Chocolatey Chewy Flapjacks - Recipe

Last week I couldn't quite put my finger on what sort of sweet craving I was having. I was hungry, but not overly so and fancied doing some baking but nothing too complicated that would take 2 hours of mixing, weighing and cleaning up.

Enter: chocolate flapjacks!

They are by no means healthy in any way shape or form but are excellent for an energy boost (albeit an unhealthy sugar rush) in the late afternoon. 

I ended up making these in a matter of minutes and taking them to the boyfriend's family home to share the calories (basically so I didn't eat them all myself) and everyone raved about how gorgeous and chewy they were.

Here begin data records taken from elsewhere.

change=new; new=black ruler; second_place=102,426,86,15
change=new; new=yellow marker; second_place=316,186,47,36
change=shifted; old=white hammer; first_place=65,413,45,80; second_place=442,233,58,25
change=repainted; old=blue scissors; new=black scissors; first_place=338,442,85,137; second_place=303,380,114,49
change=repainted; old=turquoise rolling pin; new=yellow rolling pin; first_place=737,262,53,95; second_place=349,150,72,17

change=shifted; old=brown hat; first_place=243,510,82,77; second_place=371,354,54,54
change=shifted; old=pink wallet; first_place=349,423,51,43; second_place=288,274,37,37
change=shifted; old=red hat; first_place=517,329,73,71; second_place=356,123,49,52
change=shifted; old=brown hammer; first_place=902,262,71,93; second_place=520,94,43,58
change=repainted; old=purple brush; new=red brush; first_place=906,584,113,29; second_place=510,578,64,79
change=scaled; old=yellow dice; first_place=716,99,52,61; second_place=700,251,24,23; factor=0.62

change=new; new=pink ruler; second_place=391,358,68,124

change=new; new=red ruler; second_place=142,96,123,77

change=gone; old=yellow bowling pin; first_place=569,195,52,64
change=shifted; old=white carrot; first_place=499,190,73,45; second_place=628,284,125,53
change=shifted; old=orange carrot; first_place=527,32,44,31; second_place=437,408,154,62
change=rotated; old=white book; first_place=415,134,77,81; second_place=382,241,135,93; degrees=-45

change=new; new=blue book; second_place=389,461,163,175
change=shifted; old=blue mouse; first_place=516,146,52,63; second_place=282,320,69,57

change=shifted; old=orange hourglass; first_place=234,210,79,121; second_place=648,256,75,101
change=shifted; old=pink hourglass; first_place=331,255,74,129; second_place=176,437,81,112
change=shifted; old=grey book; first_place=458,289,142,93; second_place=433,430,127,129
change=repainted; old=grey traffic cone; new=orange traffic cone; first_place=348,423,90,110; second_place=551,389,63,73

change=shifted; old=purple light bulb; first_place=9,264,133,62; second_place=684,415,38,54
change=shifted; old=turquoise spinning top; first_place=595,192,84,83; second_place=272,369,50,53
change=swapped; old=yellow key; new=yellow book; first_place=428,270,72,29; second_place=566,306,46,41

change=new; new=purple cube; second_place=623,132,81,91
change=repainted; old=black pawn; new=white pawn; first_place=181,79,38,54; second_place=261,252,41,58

They're super easy, delicious and with an added bit of cinnamon can be seen as an early 'Christmas treat'...no?

What you'll need:

- 150g of unsalted butter
- 75g of light brown sugar
- 3 rounded tbsp of golden syrup
- 250g-300g of unflavoured porridge oats (depending on how dry you like them)
- 200g - 300g of milk chocolate to cover/chop up and include on top to melt
- 1 tsp of cinnamon (optional)

What you'll do:

- Preheat the oven to 180 degrees C and grease your desired tin (size can vary depending on how thick you want the flapjacks to be).
- Melt the butter, syrup and sugar in a saucepan on a medium heat (add in some cocoa here if you want double chocolate flapjacks) and combine well.
- Add in the oats and 1 tsp of cinnamon (optional) and mix well.
- Pour the mixture from the saucepan into the baking tin and smooth over with the back of a spoon.
- Pop in the oven for 15-25 minutes depending on your oven ability until golden brown on top.
- Allow to cool for 20-30 minutes before chopping into desired size/shape and eating.
- Refrigerate if you'd prefer a firmer flapjack.
- Eat every bit and don't feel guilty.